Inoltre, sebbene il libro mi sia complessivamente piaciuto, devo annotare una tendenza della scrittura della Ferrante che – secondo me – toglie un po’ di verosimiglianza ai suoi libro: le sue protagoniste pensano, sentono, ricordano molto. Però parlano poco, troppo poco.

Qualche parola, qualche frase smozzicata… le sue protagoniste me le immagino un po’ svagate, indecise sulle sensazioni da provare, sempre intente a studiare se stesse e gli altri. Donne che non agiscono per cause ed effetti, ma un po’ guidate dal momento, da sentimenti un po’ nebulosi…

So di toccare un mostro sacro, ma sono l’unica a pensarla così?


TROUBLING LOVE, by Elena Ferrante

The story takes place in Naple, where Delia comes back after 30 years for the funeral of her mother, who drowned the night of Delia’s birthday.

In a brief time Delia traces back her past: the violent father, the vivid mother, Caserta, the man who was perhaps in love with her mother, her uncle with one arm…

I never was in Naple, but I doubt that men there are very different from the men I know here in the North East of Italy. Ferrante’s men are all lustful, are always ready to touch women’s ass in buses, are violent and vulgar and have just one thing in their heads.
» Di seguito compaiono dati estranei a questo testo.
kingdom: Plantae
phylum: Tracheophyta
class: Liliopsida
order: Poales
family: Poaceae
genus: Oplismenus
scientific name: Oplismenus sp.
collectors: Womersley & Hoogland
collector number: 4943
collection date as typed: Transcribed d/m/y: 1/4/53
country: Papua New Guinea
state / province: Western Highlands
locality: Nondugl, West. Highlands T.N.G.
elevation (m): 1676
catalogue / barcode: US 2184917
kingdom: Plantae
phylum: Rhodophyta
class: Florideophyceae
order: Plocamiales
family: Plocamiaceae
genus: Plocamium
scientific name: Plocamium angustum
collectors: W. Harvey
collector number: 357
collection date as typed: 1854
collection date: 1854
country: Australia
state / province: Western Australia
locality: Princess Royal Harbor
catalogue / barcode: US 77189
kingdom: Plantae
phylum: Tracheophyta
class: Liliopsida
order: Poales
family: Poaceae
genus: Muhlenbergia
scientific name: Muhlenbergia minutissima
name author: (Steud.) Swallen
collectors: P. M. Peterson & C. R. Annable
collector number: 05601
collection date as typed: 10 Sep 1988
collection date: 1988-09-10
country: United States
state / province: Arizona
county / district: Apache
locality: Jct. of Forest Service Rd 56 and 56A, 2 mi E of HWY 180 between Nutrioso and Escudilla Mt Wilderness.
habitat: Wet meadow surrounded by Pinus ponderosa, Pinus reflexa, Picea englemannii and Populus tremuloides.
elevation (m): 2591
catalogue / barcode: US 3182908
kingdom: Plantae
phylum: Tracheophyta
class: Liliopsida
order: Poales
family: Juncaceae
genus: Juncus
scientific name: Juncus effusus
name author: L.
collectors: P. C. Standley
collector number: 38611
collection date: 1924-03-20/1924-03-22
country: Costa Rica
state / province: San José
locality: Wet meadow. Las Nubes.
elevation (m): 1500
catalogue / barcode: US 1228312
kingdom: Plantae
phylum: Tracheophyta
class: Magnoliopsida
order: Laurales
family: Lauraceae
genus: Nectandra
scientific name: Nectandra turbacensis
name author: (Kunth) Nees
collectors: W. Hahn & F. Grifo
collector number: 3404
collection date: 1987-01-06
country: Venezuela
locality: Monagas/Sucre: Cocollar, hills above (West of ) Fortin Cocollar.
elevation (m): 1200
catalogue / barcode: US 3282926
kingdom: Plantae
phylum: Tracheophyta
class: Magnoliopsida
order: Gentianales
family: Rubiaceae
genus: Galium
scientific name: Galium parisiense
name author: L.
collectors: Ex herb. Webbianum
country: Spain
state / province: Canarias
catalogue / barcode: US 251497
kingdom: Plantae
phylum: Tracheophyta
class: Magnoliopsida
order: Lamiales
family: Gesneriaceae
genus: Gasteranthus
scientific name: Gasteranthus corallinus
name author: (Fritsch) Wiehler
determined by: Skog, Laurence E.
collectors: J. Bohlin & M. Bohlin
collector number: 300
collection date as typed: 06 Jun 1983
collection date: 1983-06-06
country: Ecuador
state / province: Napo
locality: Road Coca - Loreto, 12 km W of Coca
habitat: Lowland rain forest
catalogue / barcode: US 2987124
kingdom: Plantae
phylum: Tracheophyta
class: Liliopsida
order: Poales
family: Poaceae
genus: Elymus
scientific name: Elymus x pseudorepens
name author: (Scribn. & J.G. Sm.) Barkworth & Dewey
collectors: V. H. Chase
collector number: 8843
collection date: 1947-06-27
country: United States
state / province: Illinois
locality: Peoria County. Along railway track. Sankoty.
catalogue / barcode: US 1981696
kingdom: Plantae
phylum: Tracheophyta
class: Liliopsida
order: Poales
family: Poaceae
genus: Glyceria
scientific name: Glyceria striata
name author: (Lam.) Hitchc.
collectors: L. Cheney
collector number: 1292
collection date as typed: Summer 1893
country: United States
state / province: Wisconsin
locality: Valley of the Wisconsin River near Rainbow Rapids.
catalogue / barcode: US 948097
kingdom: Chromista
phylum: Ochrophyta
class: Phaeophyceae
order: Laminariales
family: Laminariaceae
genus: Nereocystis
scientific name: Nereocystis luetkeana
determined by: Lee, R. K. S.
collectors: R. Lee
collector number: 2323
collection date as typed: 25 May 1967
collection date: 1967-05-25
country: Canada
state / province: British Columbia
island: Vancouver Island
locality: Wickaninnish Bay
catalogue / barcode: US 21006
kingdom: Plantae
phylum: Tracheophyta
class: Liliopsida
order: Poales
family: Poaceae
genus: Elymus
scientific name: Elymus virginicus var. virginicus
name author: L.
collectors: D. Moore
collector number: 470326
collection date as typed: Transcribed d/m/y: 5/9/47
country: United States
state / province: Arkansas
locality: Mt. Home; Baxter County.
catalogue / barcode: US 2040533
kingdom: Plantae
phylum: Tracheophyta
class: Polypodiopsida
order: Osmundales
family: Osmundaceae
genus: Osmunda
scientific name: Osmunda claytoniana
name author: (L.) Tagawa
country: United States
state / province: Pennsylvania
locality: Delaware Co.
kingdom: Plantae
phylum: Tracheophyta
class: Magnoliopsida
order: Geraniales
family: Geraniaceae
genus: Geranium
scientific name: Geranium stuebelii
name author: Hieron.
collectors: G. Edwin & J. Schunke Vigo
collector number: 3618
No men in this book is safe from this stereotype.

Well, folk: this is not true, please.

Please: do not take this book as a realistic image of Italian male!!

Another thing that I do not like in Ferrante’s book is that her protagonists do not talk. Just few words or sentences, but in general, they seem absent-minded or too absorbed into their thoughts about themselves or other people.

That is true above all for this book, in Naple, where everyone is a chatterbox: here Delia seems an ET.

And you, abroad, have you ever read some of Ferrante’s books?